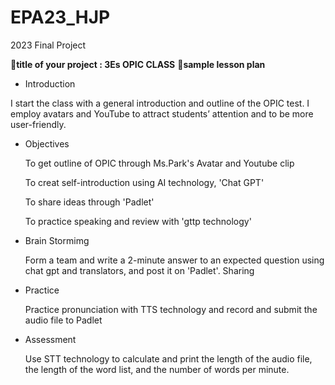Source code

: # EPA23_HJP
2023 Final Project

🎠**title of your project : 3Es OPIC CLASS**
🎠**sample lesson plan**
- Introduction
  
I start the class with a general introduction and outline of the OPIC test. I employ avatars and YouTube to attract students’ attention and to be more user-friendly.
- Objectives
  
  To get outline of OPIC through Ms.Park's Avatar and Youtube clip
  
  To creat self-introduction using AI technology, 'Chat GPT'
  
  To share ideas through 'Padlet'
  
  To practice speaking and review with 'gttp technology'

- Brain Stormimg
  
  Form a team and write a 2-minute answer to an expected question using chat gpt and translators, and post it on 'Padlet'.
  Sharing
- Practice
  
  Practice pronunciation with TTS technology and record and submit the audio file to Padlet

- Assessment
  
  Use STT technology to calculate and print the length of the audio file, the length of the word list, and the number of words per minute.





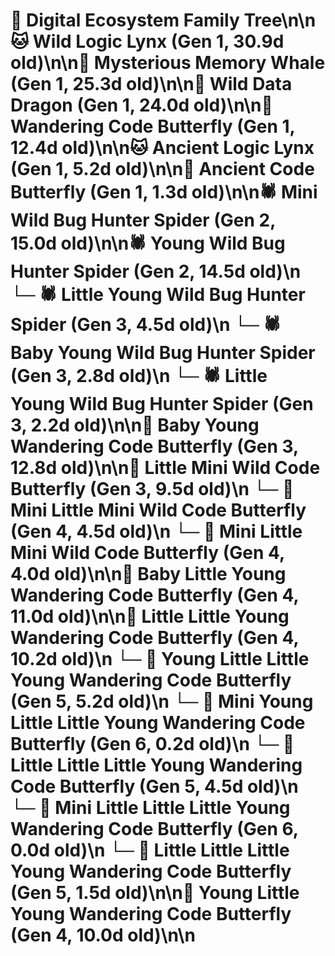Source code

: # 🌳 Digital Ecosystem Family Tree\n\n🐱 Wild Logic Lynx (Gen 1, 30.9d old)\n\n🐋 Mysterious Memory Whale (Gen 1, 25.3d old)\n\n🐉 Wild Data Dragon (Gen 1, 24.0d old)\n\n🦋 Wandering Code Butterfly (Gen 1, 12.4d old)\n\n🐱 Ancient Logic Lynx (Gen 1, 5.2d old)\n\n🦋 Ancient Code Butterfly (Gen 1, 1.3d old)\n\n🕷️ Mini Wild Bug Hunter Spider (Gen 2, 15.0d old)\n\n🕷️ Young Wild Bug Hunter Spider (Gen 2, 14.5d old)\n  └─ 🕷️ Little Young Wild Bug Hunter Spider (Gen 3, 4.5d old)\n  └─ 🕷️ Baby Young Wild Bug Hunter Spider (Gen 3, 2.8d old)\n  └─ 🕷️ Little Young Wild Bug Hunter Spider (Gen 3, 2.2d old)\n\n🦋 Baby Young Wandering Code Butterfly (Gen 3, 12.8d old)\n\n🦋 Little Mini Wild Code Butterfly (Gen 3, 9.5d old)\n  └─ 🦋 Mini Little Mini Wild Code Butterfly (Gen 4, 4.5d old)\n  └─ 🦋 Mini Little Mini Wild Code Butterfly (Gen 4, 4.0d old)\n\n🦋 Baby Little Young Wandering Code Butterfly (Gen 4, 11.0d old)\n\n🦋 Little Little Young Wandering Code Butterfly (Gen 4, 10.2d old)\n  └─ 🦋 Young Little Little Young Wandering Code Butterfly (Gen 5, 5.2d old)\n    └─ 🦋 Mini Young Little Little Young Wandering Code Butterfly (Gen 6, 0.2d old)\n  └─ 🦋 Little Little Little Young Wandering Code Butterfly (Gen 5, 4.5d old)\n    └─ 🦋 Mini Little Little Little Young Wandering Code Butterfly (Gen 6, 0.0d old)\n  └─ 🦋 Little Little Little Young Wandering Code Butterfly (Gen 5, 1.5d old)\n\n🦋 Young Little Young Wandering Code Butterfly (Gen 4, 10.0d old)\n\n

—————

Try it:
From the first line of the records through the line with "- Brain Stormimg", reproduce each line exactly and leave the pictures out.

Reply:
Source code

: # EPA23_HJP
2023 Final Project

🎠**title of your project : 3Es OPIC CLASS**
🎠**sample lesson plan**
- Introduction
  
I start the class with a general introduction and outline of the OPIC test. I employ avatars and YouTube to attract students’ attention and to be more user-friendly.
- Objectives
  
  To get outline of OPIC through Ms.Park's Avatar and Youtube clip
  
  To creat self-introduction using AI technology, 'Chat GPT'
  
  To share ideas through 'Padlet'
  
  To practice speaking and review with 'gttp technology'

- Brain Stormimg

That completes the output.